Task goal: Take the entries below and retype them word for word, excluding the images.

** Opening Data for processing block **

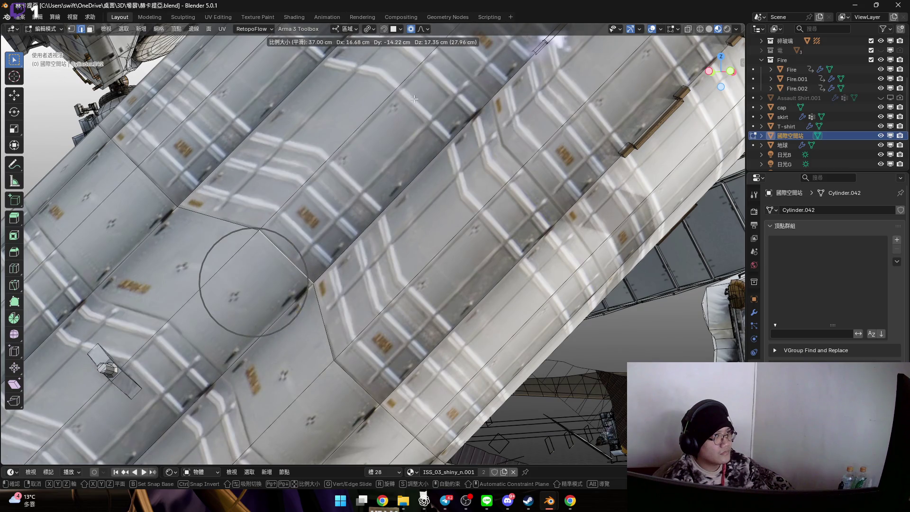
key("Escape")
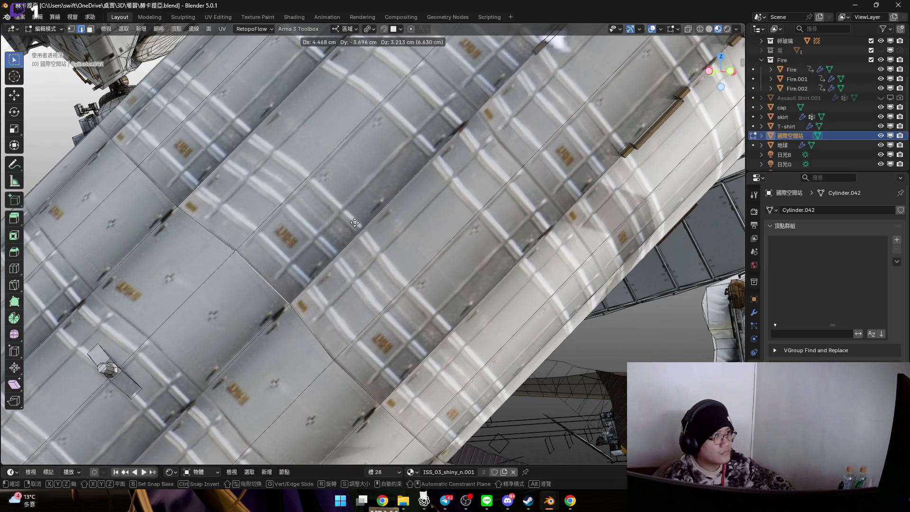
key("Escape")
Inspect the station truss, then switch to the 國際空間站.blend window
mouse_move(323, 258)
middle_mouse_down()
mouse_move(351, 272)
mouse_move(374, 256)
mouse_move(296, 226)
mouse_move(345, 246)
mouse_move(308, 266)
mouse_move(335, 250)
middle_mouse_up()
scroll(331, 266, "up", 5)
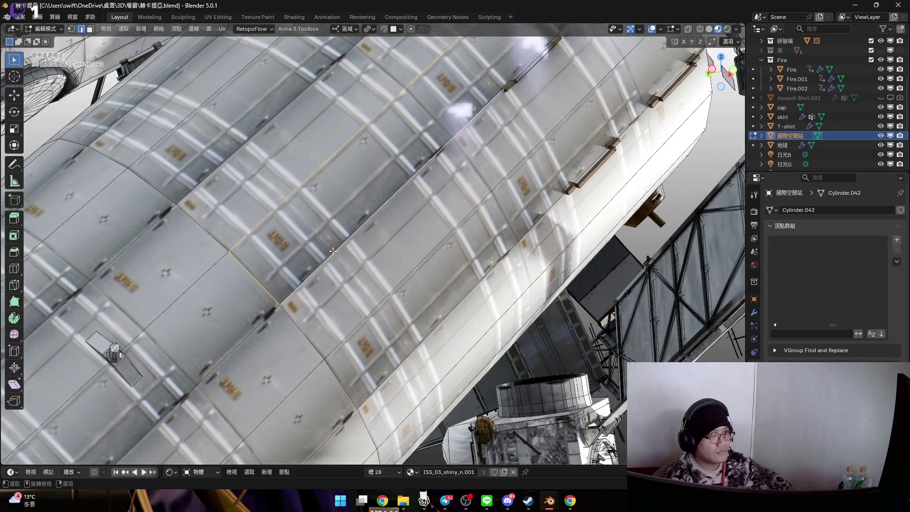
scroll(334, 250, "down", 3)
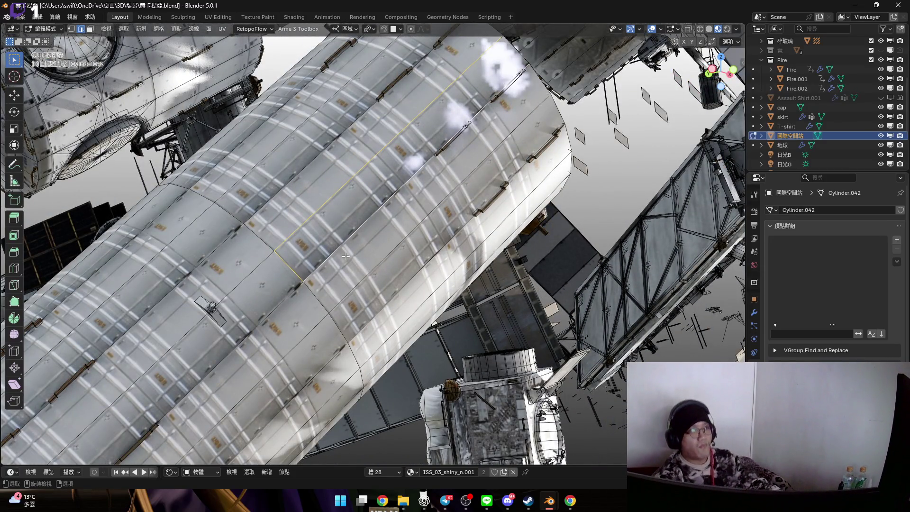
scroll(329, 249, "down", 5)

** Closing Data for processing block **

Answer to this task:
key("Escape")
key("Escape")
Inspect the station truss, then switch to the 國際空間站.blend window
mouse_move(323, 258)
middle_mouse_down()
mouse_move(351, 272)
mouse_move(374, 256)
mouse_move(296, 226)
mouse_move(345, 246)
mouse_move(308, 266)
mouse_move(335, 250)
middle_mouse_up()
scroll(331, 266, "up", 5)
scroll(334, 250, "down", 3)
scroll(329, 249, "down", 5)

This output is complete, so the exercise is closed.